My authority, first, is the Greek and Hebrew, which God actually inspired. It is esp. valuable for grammar, particularly participles, which Greek uses in abundance, but don’t translate well into English. KJV is pretty bad with participles, I could give you 50 examples off the top of my head.
Word for word is a lie, of course. Because word order in Greek is so radically different than English. KJV doesn’t come close to it, although my Martin Luther Bible in German is able to be much closer to the original word order, not that it matters.
So, here’s the thing for you English-only speakers. There are many possible definitions of a word, when going from one language to another. For instance, think about how many definitions of the word “run” there are in English. Well, Greek and Hebrew are the same. There is no straight word for word possible. Because there are numerous possibilities. Some translations get it right, some don’t. That is why revisions are necessary, and the KJV certainly went through a lot of those, in the first couple of centuries, didn’t it?
As for all the added spurious texts in the KJV, that is what you really are trusting? Words added centuries after the originals? By what authority, do you trust a text which was not in the original? Textus Receptus is the most corrupted of all the texts, because of that telephone game, played by Greek scribes, handed down over generations, mistakes made, recopied, till the manuscripts the KJV was translated from, were just a corrupted mess. Even Erasmus vouched for that.
So, back to the question? My authority is the Bible! Any version communicates the gospel. If it doesn’t, like the New World Translation, well, then those are the ones I don’t rely upon. I will say, I knew a woman who was a JW for 15 years, and when she got saved, and left, she could still prove that Christ was God, and what the gospel was from that Bible. Which, she used with other JWs.

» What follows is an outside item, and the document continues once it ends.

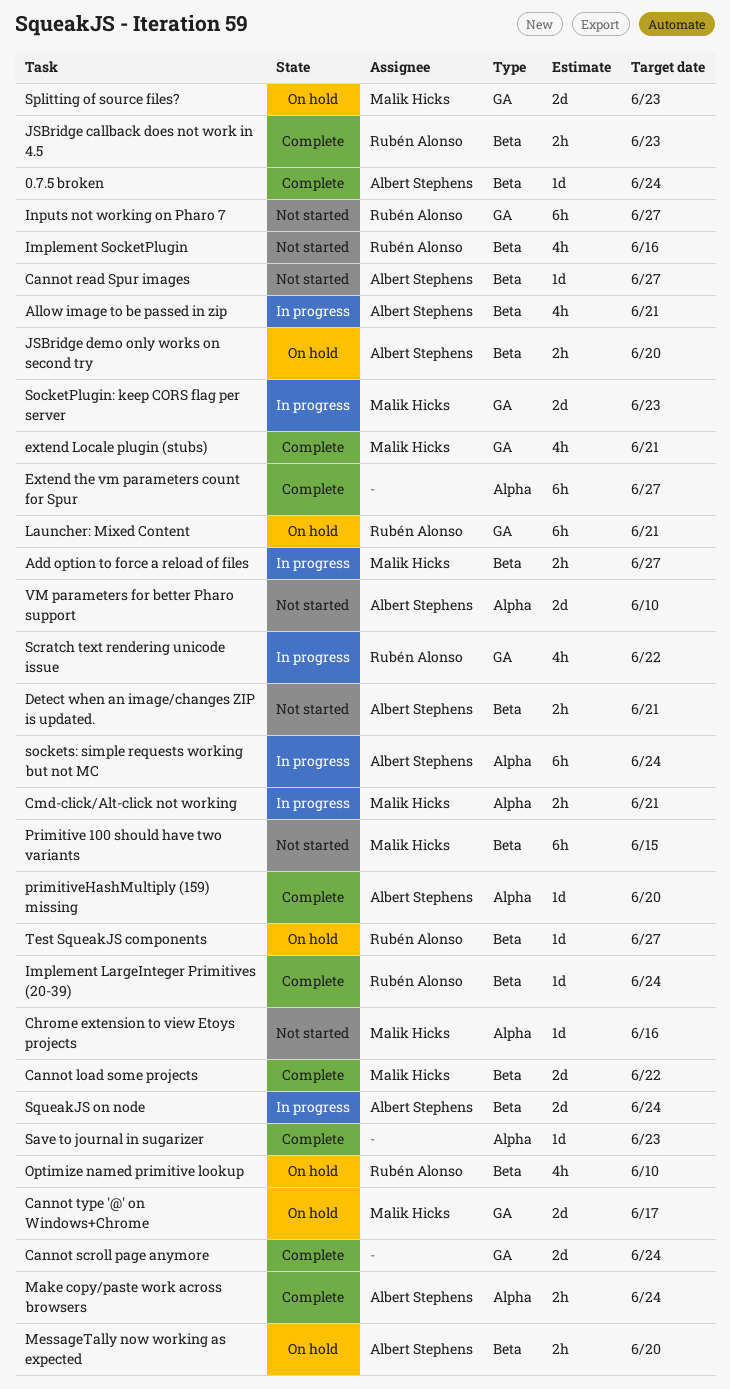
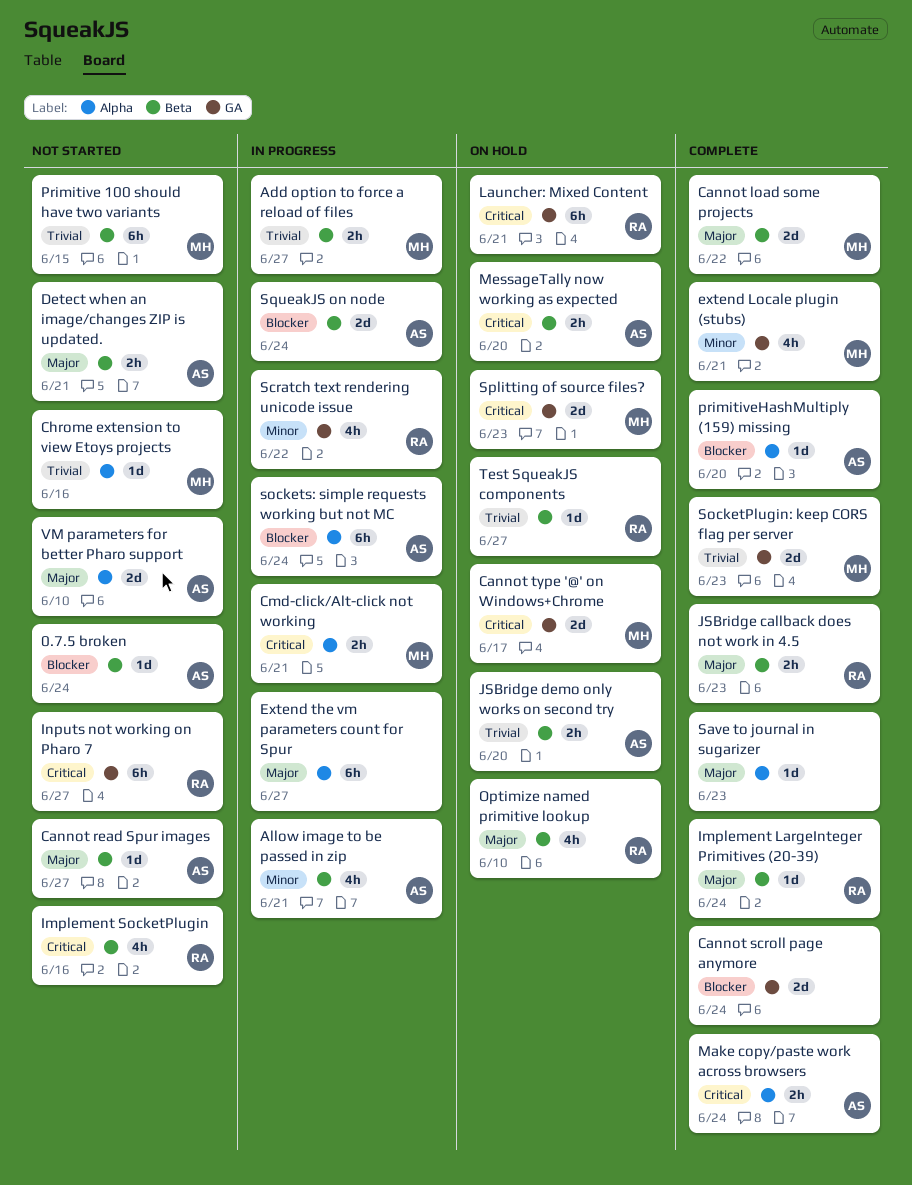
0.7.5 broken, status: Complete -> Not started
Extend the vm parameters count for Spur, status: Complete -> In progress
SocketPlugin: keep CORS flag per server, status: In progress -> Complete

I’ve read almost every modern translation, differences are mostly style, and too much tendency to either fall on the side of too rigid, losing the meanings of the text, because the receiving language is ignored, KJV (ESV, NASB) or go to the other extreme, and paraphrase, which includes too much of the author’s own theology. NASB is good, but stilted, ESV the same, although a bit more modern, NIV is a bit too fluid. I”m on my third read through of HCSB, and it is so readable, it is delightful. But, sometimes they change a beautiful metaphor into crass prose. That happened a couple of days ago.
I’m soon onto my new NET, but already, some issues I question. And of course, a certain theology comes through. I just trust God he will not lead me astray, as I read his word. Oh, and the Martin Luther Neues Bibel is really good. I accidently took it to German class last week, instead of my dictionary, and we got into a very interesting discussion. God has a way of using pretty much anything to open doors, doesn’t he?

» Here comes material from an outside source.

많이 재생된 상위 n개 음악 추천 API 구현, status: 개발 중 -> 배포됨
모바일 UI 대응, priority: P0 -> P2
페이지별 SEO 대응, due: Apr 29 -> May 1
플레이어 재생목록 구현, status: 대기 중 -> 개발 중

And no one should ever make up doctrines unless they know the original languages. I guess for some people, KJV English is so weird, they think they are reading the original languages?? LOL It seems like about 100% of the time someone comes into this forum and posts some off base theological discovery, it comes out of a wrong reading of the KJV, because they don’t understand it. OK, I exaggerate! 99% of the time.